Qualcomm has said it aims to cut costs and jobs and might restructure itself as it delivers a fresh profit warning in the face of rising competition.
The company, best known for its smartphone chips, wants to reduce spending by $1.4bn (£900m), partly through a 15% cut in its workforce.
The US-based firm also delivered its third profit warning of the year.
Qualcomm had been under pressure from major shareholders to make changes in light of rising competition from Asia.
The cost-cutting efforts announced on Wednesday will include culling around 4,500 full-time jobs.
Qualcomm also said it may break itself up.

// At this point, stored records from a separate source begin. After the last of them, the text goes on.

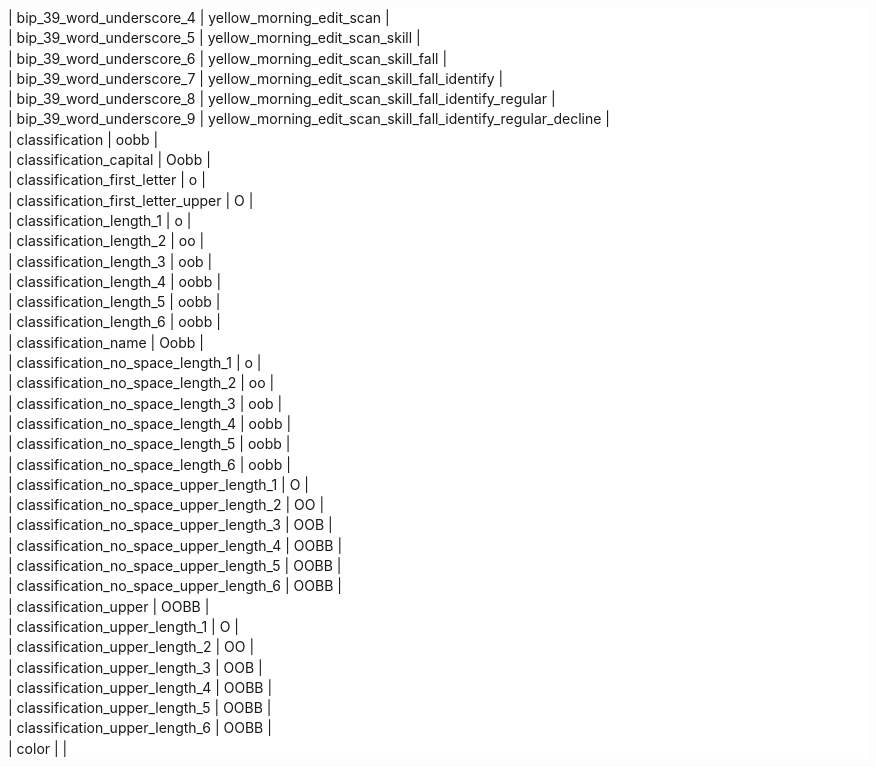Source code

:| bip_39_word_underscore_4 | yellow_morning_edit_scan |  
| bip_39_word_underscore_5 | yellow_morning_edit_scan_skill |  
| bip_39_word_underscore_6 | yellow_morning_edit_scan_skill_fall |  
| bip_39_word_underscore_7 | yellow_morning_edit_scan_skill_fall_identify |  
| bip_39_word_underscore_8 | yellow_morning_edit_scan_skill_fall_identify_regular |  
| bip_39_word_underscore_9 | yellow_morning_edit_scan_skill_fall_identify_regular_decline |  
| classification | oobb |  
| classification_capital | Oobb |  
| classification_first_letter | o |  
| classification_first_letter_upper | O |  
| classification_length_1 | o |  
| classification_length_2 | oo |  
| classification_length_3 | oob |  
| classification_length_4 | oobb |  
| classification_length_5 | oobb |  
| classification_length_6 | oobb |  
| classification_name | Oobb |  
| classification_no_space_length_1 | o |  
| classification_no_space_length_2 | oo |  
| classification_no_space_length_3 | oob |  
| classification_no_space_length_4 | oobb |  
| classification_no_space_length_5 | oobb |  
| classification_no_space_length_6 | oobb |  
| classification_no_space_upper_length_1 | O |  
| classification_no_space_upper_length_2 | OO |  
| classification_no_space_upper_length_3 | OOB |  
| classification_no_space_upper_length_4 | OOBB |  
| classification_no_space_upper_length_5 | OOBB |  
| classification_no_space_upper_length_6 | OOBB |  
| classification_upper | OOBB |  
| classification_upper_length_1 | O |  
| classification_upper_length_2 | OO |  
| classification_upper_length_3 | OOB |  
| classification_upper_length_4 | OOBB |  
| classification_upper_length_5 | OOBB |  
| classification_upper_length_6 | OOBB |  
| color |  |  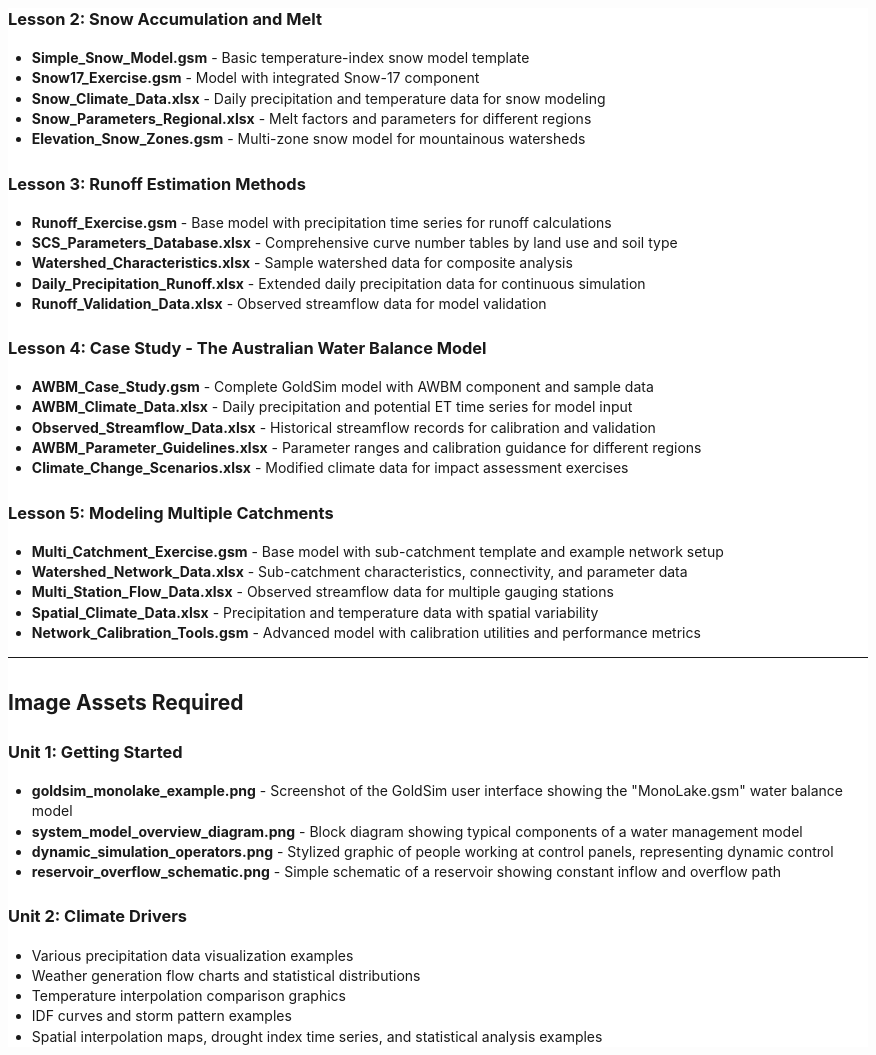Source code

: ### Lesson 2: Snow Accumulation and Melt
- **Simple_Snow_Model.gsm** - Basic temperature-index snow model template
- **Snow17_Exercise.gsm** - Model with integrated Snow-17 component
- **Snow_Climate_Data.xlsx** - Daily precipitation and temperature data for snow modeling
- **Snow_Parameters_Regional.xlsx** - Melt factors and parameters for different regions
- **Elevation_Snow_Zones.gsm** - Multi-zone snow model for mountainous watersheds

### Lesson 3: Runoff Estimation Methods
- **Runoff_Exercise.gsm** - Base model with precipitation time series for runoff calculations
- **SCS_Parameters_Database.xlsx** - Comprehensive curve number tables by land use and soil type
- **Watershed_Characteristics.xlsx** - Sample watershed data for composite analysis
- **Daily_Precipitation_Runoff.xlsx** - Extended daily precipitation data for continuous simulation
- **Runoff_Validation_Data.xlsx** - Observed streamflow data for model validation

### Lesson 4: Case Study - The Australian Water Balance Model
- **AWBM_Case_Study.gsm** - Complete GoldSim model with AWBM component and sample data
- **AWBM_Climate_Data.xlsx** - Daily precipitation and potential ET time series for model input
- **Observed_Streamflow_Data.xlsx** - Historical streamflow records for calibration and validation
- **AWBM_Parameter_Guidelines.xlsx** - Parameter ranges and calibration guidance for different regions
- **Climate_Change_Scenarios.xlsx** - Modified climate data for impact assessment exercises

### Lesson 5: Modeling Multiple Catchments
- **Multi_Catchment_Exercise.gsm** - Base model with sub-catchment template and example network setup
- **Watershed_Network_Data.xlsx** - Sub-catchment characteristics, connectivity, and parameter data
- **Multi_Station_Flow_Data.xlsx** - Observed streamflow data for multiple gauging stations
- **Spatial_Climate_Data.xlsx** - Precipitation and temperature data with spatial variability
- **Network_Calibration_Tools.gsm** - Advanced model with calibration utilities and performance metrics

---

## Image Assets Required

### Unit 1: Getting Started
- **goldsim_monolake_example.png** - Screenshot of the GoldSim user interface showing the "MonoLake.gsm" water balance model
- **system_model_overview_diagram.png** - Block diagram showing typical components of a water management model
- **dynamic_simulation_operators.png** - Stylized graphic of people working at control panels, representing dynamic control
- **reservoir_overflow_schematic.png** - Simple schematic of a reservoir showing constant inflow and overflow path

### Unit 2: Climate Drivers
- Various precipitation data visualization examples
- Weather generation flow charts and statistical distributions
- Temperature interpolation comparison graphics
- IDF curves and storm pattern examples
- Spatial interpolation maps, drought index time series, and statistical analysis examples
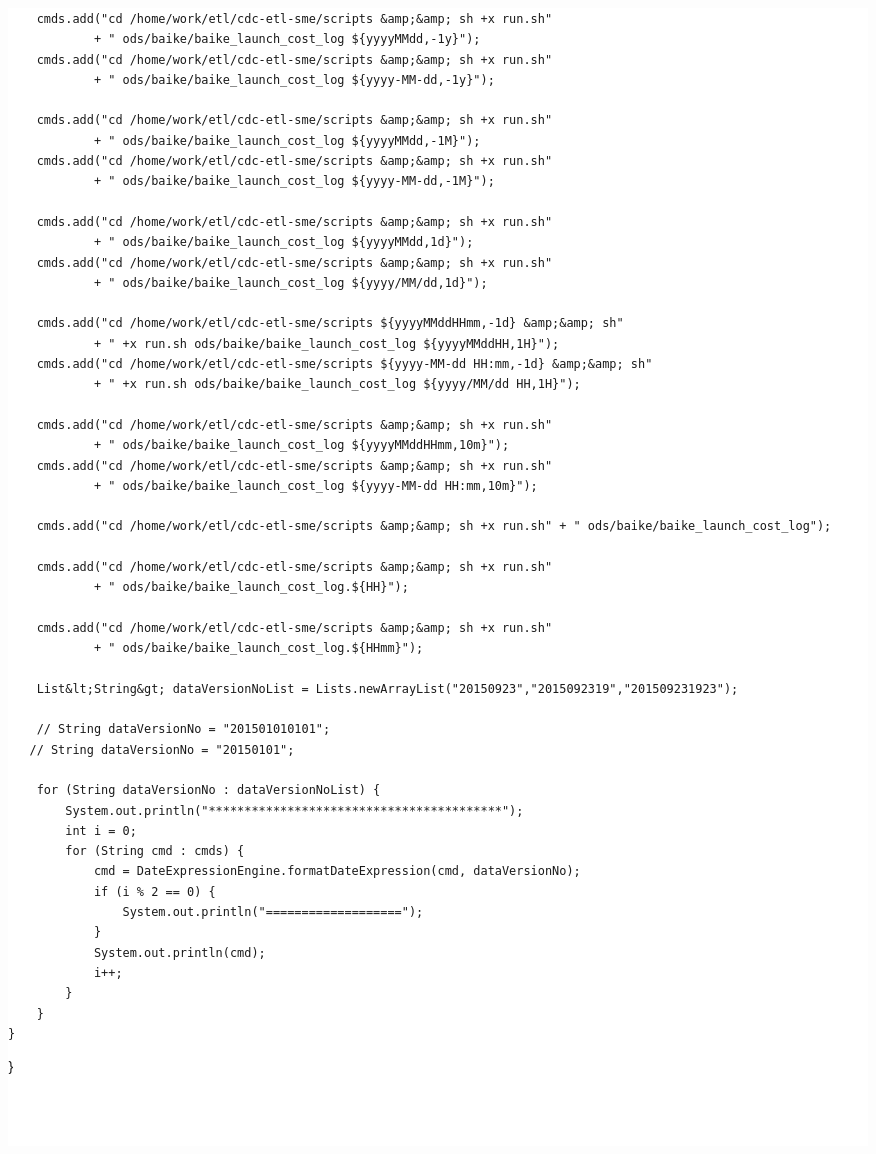         cmds.add("cd /home/work/etl/cdc-etl-sme/scripts &amp;&amp; sh +x run.sh"
                + " ods/baike/baike_launch_cost_log ${yyyyMMdd,-1y}");
        cmds.add("cd /home/work/etl/cdc-etl-sme/scripts &amp;&amp; sh +x run.sh"
                + " ods/baike/baike_launch_cost_log ${yyyy-MM-dd,-1y}");

        cmds.add("cd /home/work/etl/cdc-etl-sme/scripts &amp;&amp; sh +x run.sh"
                + " ods/baike/baike_launch_cost_log ${yyyyMMdd,-1M}");
        cmds.add("cd /home/work/etl/cdc-etl-sme/scripts &amp;&amp; sh +x run.sh"
                + " ods/baike/baike_launch_cost_log ${yyyy-MM-dd,-1M}");

        cmds.add("cd /home/work/etl/cdc-etl-sme/scripts &amp;&amp; sh +x run.sh"
                + " ods/baike/baike_launch_cost_log ${yyyyMMdd,1d}");
        cmds.add("cd /home/work/etl/cdc-etl-sme/scripts &amp;&amp; sh +x run.sh"
                + " ods/baike/baike_launch_cost_log ${yyyy/MM/dd,1d}");

        cmds.add("cd /home/work/etl/cdc-etl-sme/scripts ${yyyyMMddHHmm,-1d} &amp;&amp; sh"
                + " +x run.sh ods/baike/baike_launch_cost_log ${yyyyMMddHH,1H}");
        cmds.add("cd /home/work/etl/cdc-etl-sme/scripts ${yyyy-MM-dd HH:mm,-1d} &amp;&amp; sh"
                + " +x run.sh ods/baike/baike_launch_cost_log ${yyyy/MM/dd HH,1H}");

        cmds.add("cd /home/work/etl/cdc-etl-sme/scripts &amp;&amp; sh +x run.sh"
                + " ods/baike/baike_launch_cost_log ${yyyyMMddHHmm,10m}");
        cmds.add("cd /home/work/etl/cdc-etl-sme/scripts &amp;&amp; sh +x run.sh"
                + " ods/baike/baike_launch_cost_log ${yyyy-MM-dd HH:mm,10m}");

        cmds.add("cd /home/work/etl/cdc-etl-sme/scripts &amp;&amp; sh +x run.sh" + " ods/baike/baike_launch_cost_log");

        cmds.add("cd /home/work/etl/cdc-etl-sme/scripts &amp;&amp; sh +x run.sh"
                + " ods/baike/baike_launch_cost_log.${HH}");
        
        cmds.add("cd /home/work/etl/cdc-etl-sme/scripts &amp;&amp; sh +x run.sh"
                + " ods/baike/baike_launch_cost_log.${HHmm}");

        List&lt;String&gt; dataVersionNoList = Lists.newArrayList("20150923","2015092319","201509231923");

        // String dataVersionNo = "201501010101";
       // String dataVersionNo = "20150101";

        for (String dataVersionNo : dataVersionNoList) {
            System.out.println("*****************************************");
            int i = 0;
            for (String cmd : cmds) {
                cmd = DateExpressionEngine.formatDateExpression(cmd, dataVersionNo);
                if (i % 2 == 0) {
                    System.out.println("===================");
                }
                System.out.println(cmd);
                i++;
            }
        }
    }

}
</pre> 
 <p>&nbsp;</p> 
 <p>&nbsp;</p> 
</div>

Shareholder Jana Partners had been pressuring the firm to separate the chip business from the more profitable patent-licensing business.
Losing market share
The company makes chips used in smartphones and tablets, especially the Snapdragon processor found in many mid- and high-end Android devices.
But it has faced increasing competition from Asian manufacturers like Taiwan’s MediaTek or smaller Chinese chipmakers.
Smartphone giant Samsung plans to increasingly use its own processors for its future devices rather than going for the Snapdragon chip.
Qualcomm shares fell more than 20% over the past year and dropped further in Wednesday’s after hour trading.
In a weak revenue forecast, the company had to give its third profit warning of the year.
For the past quarter, the company said its net income fell by 47% with revenue down by 14%, both numbers coming in below expectations.